El dólar cede en Colombia

Al cierre del 11 de agosto, el dólar estadounidense se negoció en Colombia a un promedio de 3.127,48 pesos, una caída de 0,9% frente a la sesión previa. El dato, que confirma una tendencia bajista de corto plazo, no solo refleja la fortaleza relativa del peso, sino también un contexto externo en el que la divisa estadounidense ha perdido tracción frente a varias monedas emergentes. En el caso colombiano, esa corrección tiene implicaciones inmediatas para importadores, consumidores y agentes financieros, pero también abre preguntas sobre la duración de este alivio cambiario y sobre la capacidad de la economía para sostenerlo si cambian las condiciones internacionales.

En el plano doméstico, una tasa de cambio más baja puede moderar presiones inflacionarias, sobre todo en bienes importados, insumos industriales y alimentos que dependen de cadenas logísticas dolarizadas. Para empresas con obligaciones en moneda extranjera, el respiro es concreto: baja el costo de servicio de deuda y mejora el margen de compra de inventarios. También es una señal favorable para hogares expuestos a bienes importados, desde tecnología hasta algunos alimentos procesados. Pero esa lectura positiva debe matizarse: una apreciación persistente del peso no siempre se traduce en bienestar general, porque puede afectar a exportadores, sectores turísticos y productores que compiten con bienes externos, sobre todo cuando sus ingresos se reciben en dólares y sus costos permanecen en pesos.

Un alivio que no resuelve el fondo

La volatilidad de 6,49%, por debajo de su referencia histórica, sugiere un mercado relativamente más estable que en otras etapas recientes. Esa menor turbulencia suele favorecer decisiones empresariales de corto plazo, desde compras de insumos hasta programación de pagos externos. Sin embargo, la estabilidad cambiaria no es sinónimo de equilibrio durable. Si la caída del dólar responde sobre todo a debilidad global de la moneda estadounidense, el beneficio para Colombia dependerá de que ese entorno se mantenga. Una reversión en las tasas internacionales, nuevas tensiones geopolíticas o un cambio en el apetito por riesgo podría devolver presión al tipo de cambio con rapidez.

El escenario proyectado por Bancolombia, con un dólar promedio cercano a 3.878 pesos en 2026, confirma que el mercado no espera una línea recta. La proyección parte de fundamentos que hoy favorecen al peso, como el flujo de remesas, el diferencial de tasas y la percepción de una divisa estadounidense más débil. Pero el mismo diagnóstico incorpora una advertencia: el movimiento cambiario en Colombia es altamente sensible al humor de los inversionistas y a señales de política monetaria, fiscal y electoral. En otras palabras, el precio actual puede ser una foto útil, pero no una garantía de trayectoria.

Riesgos que pueden reabrir la presión

El principal riesgo para los próximos meses está en el frente fiscal. La rebaja en la calificación soberana, junto con la incertidumbre asociada al ciclo electoral, puede elevar la percepción de riesgo país y encarecer el financiamiento externo. Si los mercados interpretan que el ajuste fiscal es insuficiente o que la gobernabilidad económica se debilita, el peso podría perder parte de la ventaja acumulada.

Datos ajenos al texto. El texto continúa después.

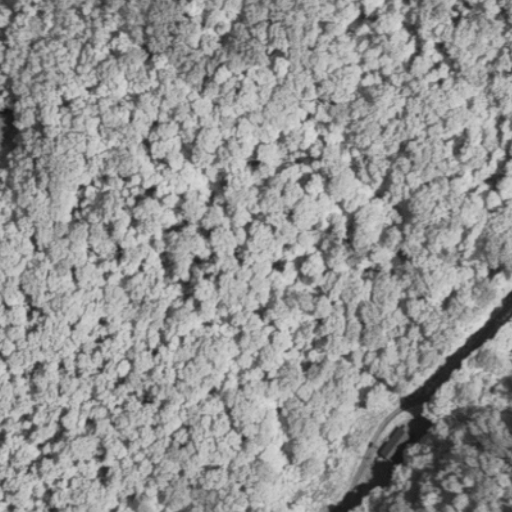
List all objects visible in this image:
road: (409, 388)
building: (399, 443)
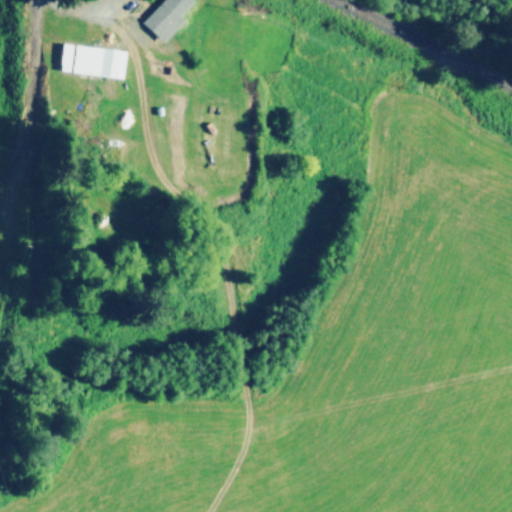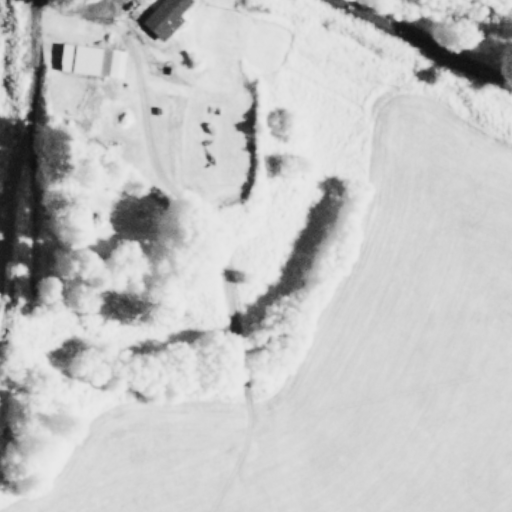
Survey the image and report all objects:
building: (161, 16)
building: (162, 17)
road: (37, 39)
railway: (423, 43)
building: (88, 59)
building: (88, 59)
crop: (241, 274)
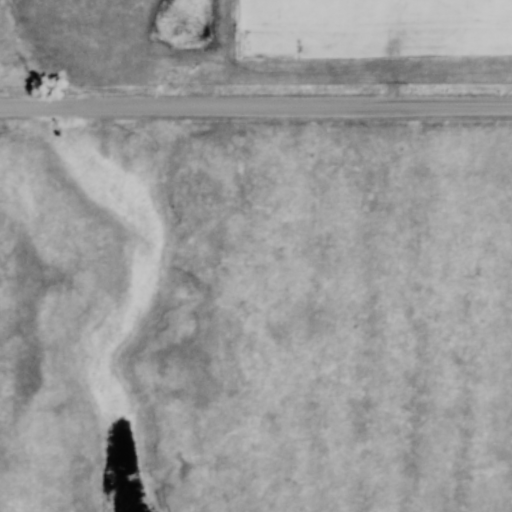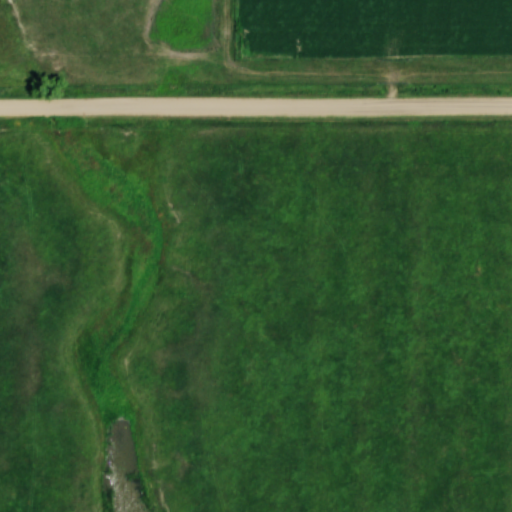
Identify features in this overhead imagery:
road: (255, 108)
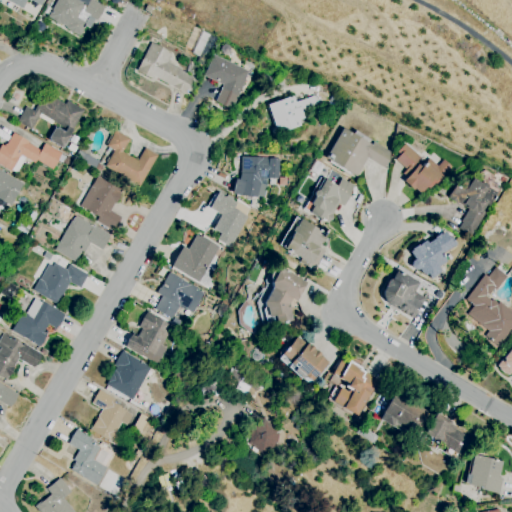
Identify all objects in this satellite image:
building: (22, 2)
building: (74, 15)
road: (465, 28)
road: (117, 52)
road: (48, 64)
building: (162, 69)
building: (224, 80)
road: (246, 111)
building: (290, 111)
building: (51, 118)
building: (353, 153)
building: (25, 154)
building: (126, 160)
building: (417, 170)
building: (253, 176)
building: (8, 188)
building: (327, 199)
building: (101, 202)
building: (471, 204)
building: (225, 219)
building: (78, 239)
building: (303, 244)
building: (430, 255)
building: (194, 260)
road: (127, 272)
building: (56, 281)
building: (281, 295)
building: (400, 295)
building: (175, 296)
building: (488, 308)
road: (447, 311)
building: (35, 321)
building: (148, 338)
road: (379, 340)
building: (14, 355)
building: (301, 360)
building: (505, 362)
building: (125, 376)
building: (352, 389)
building: (6, 396)
building: (108, 416)
building: (398, 416)
building: (445, 435)
building: (260, 439)
building: (84, 458)
road: (150, 463)
building: (482, 473)
building: (54, 499)
road: (1, 510)
building: (491, 511)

A ello se suma la posibilidad de que el Banco de la República mantenga una postura restrictiva mientras la Reserva Federal se mueve en otra dirección, un diferencial que hoy sostiene estrategias de carry trade pero que también puede amplificar flujos especulativos y volver más bruscos los ajustes si el sentimiento cambia.

También existe un riesgo sectorial menos visible. Un peso más fuerte puede aliviar la inflación, pero al mismo tiempo reducir la competitividad de exportaciones no minero-energéticas, que necesitan estabilidad y previsibilidad para ampliar mercados. Empresas pequeñas y medianas con ingresos atados a dólares pueden ver comprimidos sus márgenes si la apreciación se prolonga. En ese sentido, el beneficio para consumidores y deudores en moneda extranjera puede coexistir con un costo para la diversificación productiva, especialmente en un país que aún depende de sectores sensibles al ciclo externo.

La lectura que conviene seguir

Más que celebrar o temer un nivel puntual del dólar, el foco debería estar en la calidad del ajuste. Si la apreciación del peso se apoya en fundamentos sólidos, como remesas firmes, disciplina relativa de tasas y menor incertidumbre externa, el país gana margen para contener inflación y ordenar expectativas. Si, en cambio, el movimiento se explica por factores transitorios o por una entrada de capitales muy sensible al diferencial de tasas, la aparente calma puede durar poco. La tarea para autoridades, empresas y hogares será leer el tipo de cambio como un indicador de equilibrio frágil, no como un juicio definitivo sobre la economía.